神学には必ず実践がともなう。実践の伴わない神学は死せる神学である。そのことを思うとき、ペラギウスが神の恵みよりも人間的な行いを強調したという批判は決して妥当ではない。行いは恵みがあってこそできるのである。そして恵みは実践によって応答していかなければならない。ペラギウスが「行い」を強調したとしても、それは当時の爛熟し切った帝国社会におけるキリスト者のモラルの低下を考慮に入れなければならない。キリスト者であることがローマ官僚としての出世の前提となり、形式的入信がはびこった信仰の危機的状況が確かに存在した。私たちの生きる現代もまたキリスト教信仰の形骸化が叫ばれて久しい。

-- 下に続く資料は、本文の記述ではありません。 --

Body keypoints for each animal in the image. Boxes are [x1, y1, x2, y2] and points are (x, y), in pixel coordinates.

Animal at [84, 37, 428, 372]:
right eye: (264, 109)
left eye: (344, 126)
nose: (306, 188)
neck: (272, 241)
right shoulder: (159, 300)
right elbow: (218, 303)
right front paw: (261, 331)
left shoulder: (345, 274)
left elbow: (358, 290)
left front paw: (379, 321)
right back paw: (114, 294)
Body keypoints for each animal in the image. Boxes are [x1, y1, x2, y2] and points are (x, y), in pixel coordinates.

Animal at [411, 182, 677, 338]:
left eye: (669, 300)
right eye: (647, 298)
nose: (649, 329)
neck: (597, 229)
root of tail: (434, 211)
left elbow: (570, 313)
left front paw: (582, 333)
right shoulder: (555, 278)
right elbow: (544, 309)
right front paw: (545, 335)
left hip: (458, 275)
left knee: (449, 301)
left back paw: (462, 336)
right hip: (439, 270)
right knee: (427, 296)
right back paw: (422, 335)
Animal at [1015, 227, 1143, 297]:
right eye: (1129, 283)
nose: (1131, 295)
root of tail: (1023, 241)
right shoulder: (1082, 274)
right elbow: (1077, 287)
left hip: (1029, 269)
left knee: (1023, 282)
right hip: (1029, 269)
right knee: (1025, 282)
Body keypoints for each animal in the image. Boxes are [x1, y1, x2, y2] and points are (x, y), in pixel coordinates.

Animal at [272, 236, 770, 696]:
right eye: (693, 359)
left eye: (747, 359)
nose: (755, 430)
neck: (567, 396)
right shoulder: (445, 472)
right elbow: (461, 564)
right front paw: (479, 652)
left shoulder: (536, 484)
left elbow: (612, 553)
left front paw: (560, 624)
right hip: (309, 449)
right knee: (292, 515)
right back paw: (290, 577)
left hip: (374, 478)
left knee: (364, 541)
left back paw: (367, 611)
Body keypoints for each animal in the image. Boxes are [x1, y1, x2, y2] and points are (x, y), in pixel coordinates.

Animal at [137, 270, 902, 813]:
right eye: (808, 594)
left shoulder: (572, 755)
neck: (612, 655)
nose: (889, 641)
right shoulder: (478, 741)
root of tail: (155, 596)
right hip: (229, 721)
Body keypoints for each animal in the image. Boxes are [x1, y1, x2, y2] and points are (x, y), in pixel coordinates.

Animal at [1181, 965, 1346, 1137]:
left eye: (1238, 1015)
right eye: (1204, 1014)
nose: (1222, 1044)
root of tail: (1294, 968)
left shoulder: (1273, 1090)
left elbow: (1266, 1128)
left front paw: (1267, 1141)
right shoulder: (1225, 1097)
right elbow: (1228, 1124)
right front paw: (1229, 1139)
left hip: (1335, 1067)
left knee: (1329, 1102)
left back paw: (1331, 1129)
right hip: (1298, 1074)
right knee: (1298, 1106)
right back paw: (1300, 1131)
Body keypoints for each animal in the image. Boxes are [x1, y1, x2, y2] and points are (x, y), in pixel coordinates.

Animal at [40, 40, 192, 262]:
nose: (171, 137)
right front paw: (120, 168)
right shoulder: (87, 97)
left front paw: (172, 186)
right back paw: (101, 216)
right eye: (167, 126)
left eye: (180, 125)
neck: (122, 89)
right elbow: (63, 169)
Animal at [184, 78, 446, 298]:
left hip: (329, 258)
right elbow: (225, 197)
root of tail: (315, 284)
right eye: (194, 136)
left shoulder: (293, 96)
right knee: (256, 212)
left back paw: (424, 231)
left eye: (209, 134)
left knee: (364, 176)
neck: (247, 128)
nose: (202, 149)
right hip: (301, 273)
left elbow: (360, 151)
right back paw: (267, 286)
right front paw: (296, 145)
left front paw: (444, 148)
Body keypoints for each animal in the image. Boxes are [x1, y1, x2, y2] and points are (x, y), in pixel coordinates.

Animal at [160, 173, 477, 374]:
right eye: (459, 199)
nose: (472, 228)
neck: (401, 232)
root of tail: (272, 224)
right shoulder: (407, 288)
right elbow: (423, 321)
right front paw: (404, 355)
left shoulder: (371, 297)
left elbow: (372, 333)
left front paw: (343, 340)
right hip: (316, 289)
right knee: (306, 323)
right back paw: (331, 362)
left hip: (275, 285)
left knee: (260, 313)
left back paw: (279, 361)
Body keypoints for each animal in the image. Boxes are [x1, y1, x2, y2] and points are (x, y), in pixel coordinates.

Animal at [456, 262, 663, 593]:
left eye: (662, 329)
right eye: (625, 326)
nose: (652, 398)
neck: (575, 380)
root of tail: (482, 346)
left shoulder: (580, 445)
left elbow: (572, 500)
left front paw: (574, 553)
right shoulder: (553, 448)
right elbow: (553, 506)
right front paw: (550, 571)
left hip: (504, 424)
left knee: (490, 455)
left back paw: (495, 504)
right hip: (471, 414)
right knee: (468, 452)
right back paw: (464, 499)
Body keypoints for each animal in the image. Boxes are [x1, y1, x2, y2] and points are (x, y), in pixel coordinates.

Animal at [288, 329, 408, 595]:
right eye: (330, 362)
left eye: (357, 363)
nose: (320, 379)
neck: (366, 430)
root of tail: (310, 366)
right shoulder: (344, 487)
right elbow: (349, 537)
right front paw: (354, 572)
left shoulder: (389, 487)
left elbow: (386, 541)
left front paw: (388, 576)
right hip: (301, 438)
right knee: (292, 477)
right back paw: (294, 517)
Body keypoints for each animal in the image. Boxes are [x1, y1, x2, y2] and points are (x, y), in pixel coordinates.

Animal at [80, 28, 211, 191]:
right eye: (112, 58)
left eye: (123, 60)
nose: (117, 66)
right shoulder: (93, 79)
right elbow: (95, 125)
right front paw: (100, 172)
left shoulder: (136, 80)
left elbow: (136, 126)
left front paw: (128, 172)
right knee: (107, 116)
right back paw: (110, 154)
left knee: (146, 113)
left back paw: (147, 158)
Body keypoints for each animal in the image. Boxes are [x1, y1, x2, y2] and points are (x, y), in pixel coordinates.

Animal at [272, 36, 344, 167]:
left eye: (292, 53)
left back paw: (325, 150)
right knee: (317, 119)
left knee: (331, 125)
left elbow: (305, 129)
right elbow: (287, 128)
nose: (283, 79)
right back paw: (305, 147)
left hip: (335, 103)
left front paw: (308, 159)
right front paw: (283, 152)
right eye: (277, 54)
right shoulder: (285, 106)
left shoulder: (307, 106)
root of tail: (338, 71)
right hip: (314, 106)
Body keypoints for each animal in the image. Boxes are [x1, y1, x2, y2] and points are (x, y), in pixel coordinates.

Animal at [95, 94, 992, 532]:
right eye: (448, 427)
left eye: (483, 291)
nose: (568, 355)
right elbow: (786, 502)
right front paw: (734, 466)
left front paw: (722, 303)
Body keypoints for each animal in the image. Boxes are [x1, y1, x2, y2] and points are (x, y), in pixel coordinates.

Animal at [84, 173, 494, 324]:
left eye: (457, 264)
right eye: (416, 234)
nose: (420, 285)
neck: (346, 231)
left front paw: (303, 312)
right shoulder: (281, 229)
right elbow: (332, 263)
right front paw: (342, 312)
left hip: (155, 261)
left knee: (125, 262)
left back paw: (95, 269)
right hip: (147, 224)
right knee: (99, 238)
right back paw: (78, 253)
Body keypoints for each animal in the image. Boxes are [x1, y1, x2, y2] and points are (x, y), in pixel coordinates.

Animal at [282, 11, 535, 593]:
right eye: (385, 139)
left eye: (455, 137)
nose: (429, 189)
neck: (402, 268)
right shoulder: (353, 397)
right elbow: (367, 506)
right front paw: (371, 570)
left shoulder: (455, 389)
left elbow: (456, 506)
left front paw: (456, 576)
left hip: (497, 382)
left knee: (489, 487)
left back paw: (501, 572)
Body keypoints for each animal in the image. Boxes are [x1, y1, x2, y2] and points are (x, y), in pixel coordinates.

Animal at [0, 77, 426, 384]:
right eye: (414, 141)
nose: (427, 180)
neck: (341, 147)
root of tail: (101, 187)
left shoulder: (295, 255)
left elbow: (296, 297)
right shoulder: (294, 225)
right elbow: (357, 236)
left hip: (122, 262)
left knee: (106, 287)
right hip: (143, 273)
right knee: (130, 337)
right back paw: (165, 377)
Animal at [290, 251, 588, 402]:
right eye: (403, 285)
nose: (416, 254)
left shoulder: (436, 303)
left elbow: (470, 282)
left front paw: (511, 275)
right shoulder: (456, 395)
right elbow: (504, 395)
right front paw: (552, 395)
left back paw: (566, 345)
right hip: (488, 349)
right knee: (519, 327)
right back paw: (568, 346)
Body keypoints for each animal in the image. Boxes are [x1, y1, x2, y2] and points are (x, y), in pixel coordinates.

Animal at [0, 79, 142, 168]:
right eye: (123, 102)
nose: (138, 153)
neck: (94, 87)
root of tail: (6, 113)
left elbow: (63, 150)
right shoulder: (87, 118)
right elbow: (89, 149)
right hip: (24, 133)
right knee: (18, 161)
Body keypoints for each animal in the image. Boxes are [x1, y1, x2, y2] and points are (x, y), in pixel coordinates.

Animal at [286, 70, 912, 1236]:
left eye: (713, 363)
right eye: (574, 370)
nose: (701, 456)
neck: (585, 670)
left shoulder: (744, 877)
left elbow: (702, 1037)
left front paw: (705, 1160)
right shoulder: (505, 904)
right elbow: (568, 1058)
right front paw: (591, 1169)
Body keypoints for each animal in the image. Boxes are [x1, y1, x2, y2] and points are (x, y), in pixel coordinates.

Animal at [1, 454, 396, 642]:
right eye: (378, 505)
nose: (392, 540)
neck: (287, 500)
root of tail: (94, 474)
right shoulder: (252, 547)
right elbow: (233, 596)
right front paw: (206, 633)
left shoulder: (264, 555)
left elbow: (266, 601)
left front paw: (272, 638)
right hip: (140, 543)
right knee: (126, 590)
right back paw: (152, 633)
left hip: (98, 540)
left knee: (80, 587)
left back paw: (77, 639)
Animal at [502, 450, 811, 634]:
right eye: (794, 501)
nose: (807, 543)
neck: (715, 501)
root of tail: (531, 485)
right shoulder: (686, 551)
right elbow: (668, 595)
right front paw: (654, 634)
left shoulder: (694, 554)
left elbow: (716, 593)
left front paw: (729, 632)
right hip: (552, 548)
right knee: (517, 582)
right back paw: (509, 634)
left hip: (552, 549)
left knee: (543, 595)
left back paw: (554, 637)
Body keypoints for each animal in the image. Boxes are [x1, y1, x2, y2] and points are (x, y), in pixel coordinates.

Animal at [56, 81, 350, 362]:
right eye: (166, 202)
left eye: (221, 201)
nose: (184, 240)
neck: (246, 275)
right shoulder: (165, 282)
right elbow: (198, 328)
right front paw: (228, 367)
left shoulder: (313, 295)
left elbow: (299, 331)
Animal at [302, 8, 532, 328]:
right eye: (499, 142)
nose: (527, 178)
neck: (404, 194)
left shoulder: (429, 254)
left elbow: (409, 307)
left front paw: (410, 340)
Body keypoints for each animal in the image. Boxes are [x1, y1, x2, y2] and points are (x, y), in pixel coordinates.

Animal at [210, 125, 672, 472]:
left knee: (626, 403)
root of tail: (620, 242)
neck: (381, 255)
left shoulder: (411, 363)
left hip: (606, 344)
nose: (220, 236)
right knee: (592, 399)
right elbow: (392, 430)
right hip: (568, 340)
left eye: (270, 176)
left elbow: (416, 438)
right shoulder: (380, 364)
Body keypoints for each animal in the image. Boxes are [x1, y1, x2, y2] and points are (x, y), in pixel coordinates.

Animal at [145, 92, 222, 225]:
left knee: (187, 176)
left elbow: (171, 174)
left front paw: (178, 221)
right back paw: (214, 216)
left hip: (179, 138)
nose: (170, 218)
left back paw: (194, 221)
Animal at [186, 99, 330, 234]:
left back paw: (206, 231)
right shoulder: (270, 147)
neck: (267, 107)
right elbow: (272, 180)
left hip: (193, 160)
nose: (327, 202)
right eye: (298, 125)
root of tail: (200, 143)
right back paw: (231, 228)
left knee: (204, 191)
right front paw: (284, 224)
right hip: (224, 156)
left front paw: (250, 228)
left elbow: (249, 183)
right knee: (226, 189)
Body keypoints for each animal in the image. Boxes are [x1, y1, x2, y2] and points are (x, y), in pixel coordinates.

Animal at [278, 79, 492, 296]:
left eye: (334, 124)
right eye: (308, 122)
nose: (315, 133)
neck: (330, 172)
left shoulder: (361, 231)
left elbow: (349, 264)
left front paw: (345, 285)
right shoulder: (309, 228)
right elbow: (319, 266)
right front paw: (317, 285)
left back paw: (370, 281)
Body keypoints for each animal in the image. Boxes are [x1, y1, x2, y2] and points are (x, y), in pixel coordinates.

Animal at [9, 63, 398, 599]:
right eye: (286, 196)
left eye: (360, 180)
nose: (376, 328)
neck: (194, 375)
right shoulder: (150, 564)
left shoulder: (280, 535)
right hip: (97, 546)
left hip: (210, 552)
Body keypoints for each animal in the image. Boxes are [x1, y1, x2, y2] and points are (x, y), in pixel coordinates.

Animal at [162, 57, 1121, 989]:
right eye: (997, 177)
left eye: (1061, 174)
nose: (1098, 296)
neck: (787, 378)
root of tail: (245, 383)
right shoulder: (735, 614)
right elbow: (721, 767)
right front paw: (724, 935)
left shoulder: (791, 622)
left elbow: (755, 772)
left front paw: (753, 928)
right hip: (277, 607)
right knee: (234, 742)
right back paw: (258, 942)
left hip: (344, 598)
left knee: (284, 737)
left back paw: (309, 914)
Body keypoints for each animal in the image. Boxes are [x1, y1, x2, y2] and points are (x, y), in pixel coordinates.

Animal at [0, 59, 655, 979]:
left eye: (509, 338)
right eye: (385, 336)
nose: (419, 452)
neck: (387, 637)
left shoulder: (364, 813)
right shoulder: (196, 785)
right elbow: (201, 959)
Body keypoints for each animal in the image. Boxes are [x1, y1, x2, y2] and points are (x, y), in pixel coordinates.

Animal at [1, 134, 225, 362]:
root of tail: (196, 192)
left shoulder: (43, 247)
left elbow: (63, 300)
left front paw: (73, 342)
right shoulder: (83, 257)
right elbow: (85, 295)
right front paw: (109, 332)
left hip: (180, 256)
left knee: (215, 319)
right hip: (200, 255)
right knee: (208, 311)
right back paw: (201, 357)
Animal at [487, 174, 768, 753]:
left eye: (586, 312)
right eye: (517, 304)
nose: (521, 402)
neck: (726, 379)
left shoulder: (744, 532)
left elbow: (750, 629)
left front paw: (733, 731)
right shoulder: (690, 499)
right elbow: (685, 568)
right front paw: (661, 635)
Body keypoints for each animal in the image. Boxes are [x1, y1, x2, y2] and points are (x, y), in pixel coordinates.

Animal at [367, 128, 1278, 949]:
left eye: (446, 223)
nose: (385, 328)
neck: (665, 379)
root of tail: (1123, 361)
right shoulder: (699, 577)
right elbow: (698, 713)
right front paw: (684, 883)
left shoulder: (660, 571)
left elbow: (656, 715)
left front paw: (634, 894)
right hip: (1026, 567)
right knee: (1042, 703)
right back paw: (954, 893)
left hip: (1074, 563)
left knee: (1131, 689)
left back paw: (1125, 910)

私たちはペラギウスを今日の視点で見つめるとき、彼の時代を襲っていた信仰と生活の乖離の中で、ペラギウスが何とかして一楔を報いようとしていた点を積極的に評価すべきではないだろうか。
脚注
(1) Cornelius Van Til, “Original Sin, Imputation, and Inability”, “Basic Christian Doctorines”, pp.113-114.
(2) F. J. Foakes Jackson, “The History of the Christian Church: From the earliest times to AD 461” (London: George Allen and Unwin Ltd., 1962), pp. 502-506.
(3) Jonathan Edwards, “Original Sin”, Clyde A. Holbrook eds., “The Works of Jonathan Edwards vol.3” (Yale Universiy Press, 1970), p. 375.
(4) 宇田進『福音主義キリスト教と福音派』(いのちのことば社、1993)、92-96頁。
(5) 上智大学中世思想研究所編『中世思想原典集成4 初期ラテン教父』(平凡社、1999)を参照。
(6) 山田望『キリストの模範:ペラギウス神学における神の義とパイディア』(教文館、1997)、第5章「排斥の要因」を参照。
(7) G. C. Berkouwer, “Studies in Dogmatics vol.11: Sin” (Grand Rapids: Eerdmans, 1971), p. 430.
(8) ペラギウス『デメトリアスへの手紙』(上智大学中世思想研究所編、前掲書)、953頁。
(9) 同書、965頁。
(10)W.ウォーカー著、竹内寛監訳『キリスト教史1 古代教会』(ヨルダン社、1984)、340頁。
(11)Harry A. Wolfson, “Philosophical Implications of the Pelagian Controversy”, Everett Ferguson eds., “Studies in Early Christianity vol.10: Doctrines of Human Nature, Sin, and Salvation in the Early Church” (New York: Garland, 1993), p. 562.